In the data that follows, find the line with "Servicios ejecutivos"; transcribe it, every later line up to the one with "Pfefferkörner, halte sie über einen", and that line as well, exactly and with no others.

*** Data for the task ***

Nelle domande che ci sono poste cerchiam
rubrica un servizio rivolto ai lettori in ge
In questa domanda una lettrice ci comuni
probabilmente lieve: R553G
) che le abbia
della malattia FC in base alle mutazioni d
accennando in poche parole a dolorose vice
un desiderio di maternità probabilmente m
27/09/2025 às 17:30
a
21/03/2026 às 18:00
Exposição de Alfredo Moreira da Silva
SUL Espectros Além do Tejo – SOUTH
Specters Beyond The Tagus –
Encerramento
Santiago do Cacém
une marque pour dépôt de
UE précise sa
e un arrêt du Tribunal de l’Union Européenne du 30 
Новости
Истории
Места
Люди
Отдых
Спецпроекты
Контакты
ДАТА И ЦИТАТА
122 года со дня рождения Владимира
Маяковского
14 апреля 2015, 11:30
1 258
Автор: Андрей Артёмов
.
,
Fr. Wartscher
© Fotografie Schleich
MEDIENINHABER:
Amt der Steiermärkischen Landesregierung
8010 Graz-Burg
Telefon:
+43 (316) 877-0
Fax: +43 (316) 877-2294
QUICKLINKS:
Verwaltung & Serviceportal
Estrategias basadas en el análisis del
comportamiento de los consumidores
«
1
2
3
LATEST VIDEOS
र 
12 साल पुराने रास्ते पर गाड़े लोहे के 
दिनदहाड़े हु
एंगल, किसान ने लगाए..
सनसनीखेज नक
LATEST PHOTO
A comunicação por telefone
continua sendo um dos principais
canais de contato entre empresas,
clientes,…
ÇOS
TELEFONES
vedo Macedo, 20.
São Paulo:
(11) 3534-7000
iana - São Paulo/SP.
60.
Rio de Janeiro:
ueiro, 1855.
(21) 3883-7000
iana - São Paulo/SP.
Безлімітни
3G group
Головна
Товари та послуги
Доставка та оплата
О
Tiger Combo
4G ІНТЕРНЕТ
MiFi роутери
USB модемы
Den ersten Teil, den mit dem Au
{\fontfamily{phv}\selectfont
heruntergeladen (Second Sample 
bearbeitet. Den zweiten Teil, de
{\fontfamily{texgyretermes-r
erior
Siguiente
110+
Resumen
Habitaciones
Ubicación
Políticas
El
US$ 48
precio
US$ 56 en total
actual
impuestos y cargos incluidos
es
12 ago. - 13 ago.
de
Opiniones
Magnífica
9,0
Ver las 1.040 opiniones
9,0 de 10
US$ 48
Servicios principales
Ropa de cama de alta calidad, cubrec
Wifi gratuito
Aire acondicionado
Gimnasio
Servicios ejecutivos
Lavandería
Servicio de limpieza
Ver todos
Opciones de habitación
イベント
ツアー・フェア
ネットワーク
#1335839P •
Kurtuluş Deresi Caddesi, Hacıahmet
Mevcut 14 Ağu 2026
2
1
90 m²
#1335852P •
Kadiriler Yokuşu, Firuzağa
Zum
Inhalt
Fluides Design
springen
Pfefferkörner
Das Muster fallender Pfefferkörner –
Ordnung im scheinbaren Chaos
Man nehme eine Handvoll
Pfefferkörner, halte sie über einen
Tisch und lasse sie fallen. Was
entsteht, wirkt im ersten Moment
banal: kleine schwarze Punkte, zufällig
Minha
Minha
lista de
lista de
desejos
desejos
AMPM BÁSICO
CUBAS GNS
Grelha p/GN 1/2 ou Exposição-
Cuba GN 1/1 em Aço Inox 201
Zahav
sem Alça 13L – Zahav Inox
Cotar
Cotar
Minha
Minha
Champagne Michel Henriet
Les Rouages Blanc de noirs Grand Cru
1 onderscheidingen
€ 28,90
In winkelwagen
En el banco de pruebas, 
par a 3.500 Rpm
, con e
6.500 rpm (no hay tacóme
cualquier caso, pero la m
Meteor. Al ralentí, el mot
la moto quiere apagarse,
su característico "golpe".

*** End of Data for the task ***

> **Task output**:
Servicios ejecutivos
Lavandería
Servicio de limpieza
Ver todos
Opciones de habitación
イベント
ツアー・フェア
ネットワーク
#1335839P •
Kurtuluş Deresi Caddesi, Hacıahmet
Mevcut 14 Ağu 2026
2
1
90 m²
#1335852P •
Kadiriler Yokuşu, Firuzağa
Zum
Inhalt
Fluides Design
springen
Pfefferkörner
Das Muster fallender Pfefferkörner –
Ordnung im scheinbaren Chaos
Man nehme eine Handvoll
Pfefferkörner, halte sie über einen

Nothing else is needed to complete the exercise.